Beulah is located approximately 15 miles west of Spearfish, South Dakota by I-90, and a further 62 miles east from Rapid City. To the west, Beulah is located 47 miles of Keyhole State Park and approximately 50 miles from Devils Tower National Monument. The nearest general aviation airport is Black Hills Airport in Spearfish, and the nearest airport with commercial service is Rapid City Regional Airport.

===Climate===
According to the Köppen Climate Classification system, Beulah has a semi-arid climate, abbreviated "BSk" on climate maps.

The climate table below includes data from Bear Ridge, South Dakota, a weather station 4.2 miles (6.8 km) southeast of Beulah.

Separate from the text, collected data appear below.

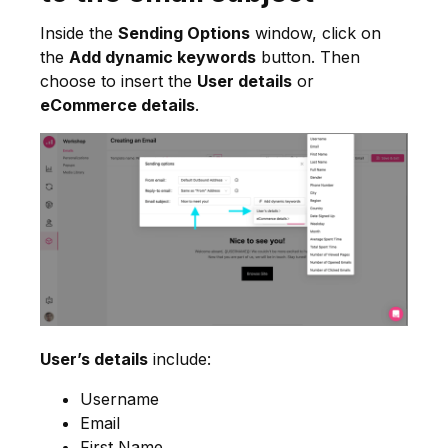
Inside the
Sending Options
window, click on
the
Add dynamic keywords
button. Then
choose to insert the
User details
or
eCommerce details
.
User’s details
include:
Username
Email
First Name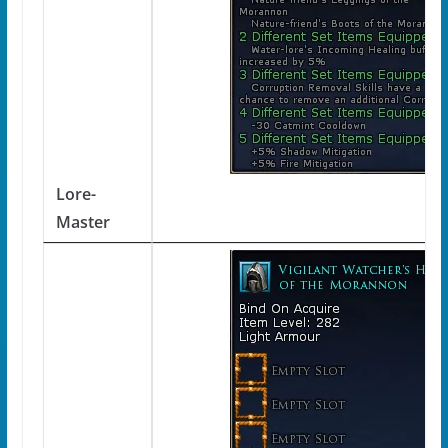
Lore-
Master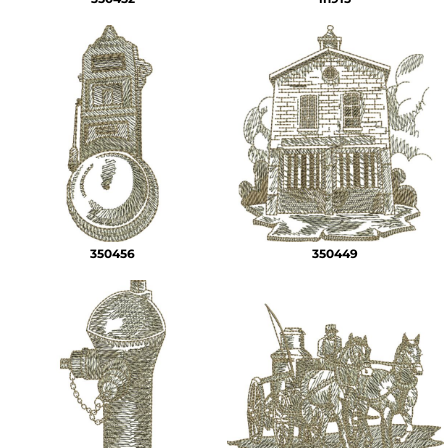
350456
350449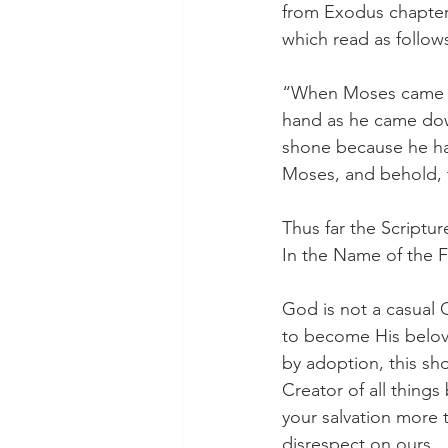
from Exodus chapter 
which read as follow
“When Moses came do
hand as he came dow
shone because he had
Moses, and behold, t
Thus far the Scriptur
In the Name of the F
God is not a casual G
to become His beloved
by adoption, this sh
Creator of all thing
your salvation more 
disrespect on ours.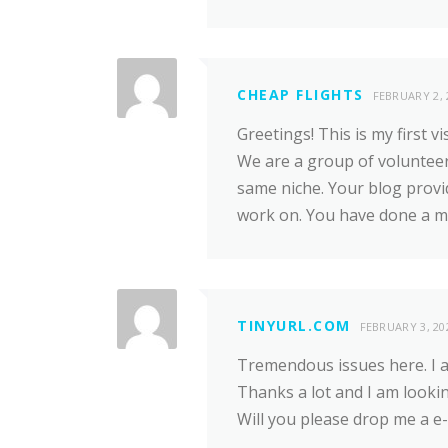
CHEAP FLIGHTS
FEBRUARY 2, 
Greetings! This is my first vi
We are a group of volunteer
same niche. Your blog provi
work on. You have done a ma
TINYURL.COM
FEBRUARY 3, 20
Tremendous issues here. I am
Thanks a lot and I am looki
Will you please drop me a e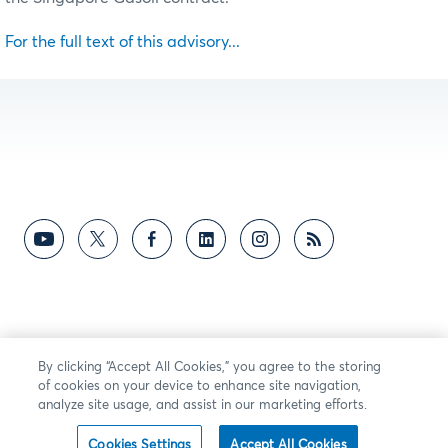
For the full text of this advisory...
By clicking “Accept All Cookies,” you agree to the storing
of cookies on your device to enhance site navigation,
analyze site usage, and assist in our marketing efforts.
Cookies Settings
Accept All Cookies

Climate data for Bear Ridge, South Dakota, 1991–2020 normals: 3900ft (1189m)
| Month | Jan | Feb | Mar | Apr | May | Jun | Jul | Aug | Sep | Oct | Nov | Dec | Year |
| Record high °F (°C) | 74 (23) | 73 (23) | 82 (28) | 94 (34) | 97 (36) | 112 (44) | 113 (45) | 109 (43) | 104 (40) | 95 (35) | 79 (26) | 71 (22) | 113 (45) |
| Mean maximum °F (°C) | 60.4 (15.8) | 61.4 (16.3) | 72.3 (22.4) | 81.5 (27.5) | 88.6 (31.4) | 99.5 (37.5) | 103.9 (39.9) | 102.6 (39.2) | 97.7 (36.5) | 83.9 (28.8) | 71.0 (21.7) | 60.3 (15.7) | 105.7 (40.9) |
| Mean daily maximum °F (°C) | 39.0 (3.9) | 39.9 (4.4) | 49.3 (9.6) | 57.7 (14.3) | 67.3 (19.6) | 79.0 (26.1) | 87.5 (30.8) | 86.9 (30.5) | 75.9 (24.4) | 60.5 (15.8) | 47.4 (8.6) | 39.3 (4.1) | 60.8 (16.0) |
| Daily mean °F (°C) | 26.6 (−3.0) | 27.1 (−2.7) | 35.6 (2.0) | 43.7 (6.5) | 53.6 (12.0) | 63.9 (17.7) | 71.2 (21.8) | 70.1 (21.2) | 60.0 (15.6) | 46.6 (8.1) | 35.2 (1.8) | 27.2 (−2.7) | 46.7 (8.2) |
| Mean daily minimum °F (°C) | 14.2 (−9.9) | 14.4 (−9.8) | 21.9 (−5.6) | 29.7 (−1.3) | 39.8 (4.3) | 48.8 (9.3) | 54.9 (12.7) | 53.2 (11.8) | 44.1 (6.7) | 32.7 (0.4) | 22.9 (−5.1) | 15.1 (−9.4) | 32.6 (0.3) |
| Mean minimum °F (°C) | −5.4 (−20.8) | −5.6 (−20.9) | 4.3 (−15.4) | 16.0 (−8.9) | 29.1 (−1.6) | 40.1 (4.5) | 47.7 (8.7) | 44.8 (7.1) | 34.3 (1.3) | 19.0 (−7.2) | 5.6 (−14.7) | −4.9 (−20.5) | −14.1 (−25.6) |
| Record low °F (°C) | −16 (−27) | −24 (−31) | −20 (−29) | −1 (−18) | 22 (−6) | 31 (−1) | 34 (1) | 32 (0) | 26 (−3) | −8 (−22) | −9 (−23) | −22 (−30) | −24 (−31) |
| Average precipitation inches (mm) | 0.92 (23) | 1.17 (30) | 1.40 (36) | 2.75 (70) | 3.89 (99) | 3.79 (96) | 2.32 (59) | 2.04 (52) | 1.57 (40) | 2.28 (58) | 1.14 (29) | 0.90 (23) | 24.17 (615) |
| Average snowfall inches (cm) | 13.90 (35.3) | 18.10 (46.0) | 18.40 (46.7) | 17.20 (43.7) | 4.60 (11.7) | 0.00 (0.00) | 0.00 (0.00) | 0.00 (0.00) | 0.60 (1.5) | 10.80 (27.4) | 13.70 (34.8) | 16.90 (42.9) | 114.2 (290) |
Source 1: NOAA
Source 2: XMACIS (records & monthly max/mins)

==Education==
Public education in the community of Beulah is provided by Crook County School District #1.

== See also ==
- Ranch A, a vacation retreat built in 1932, now listed on the National Register of Historic Places. About five miles south of Beulah.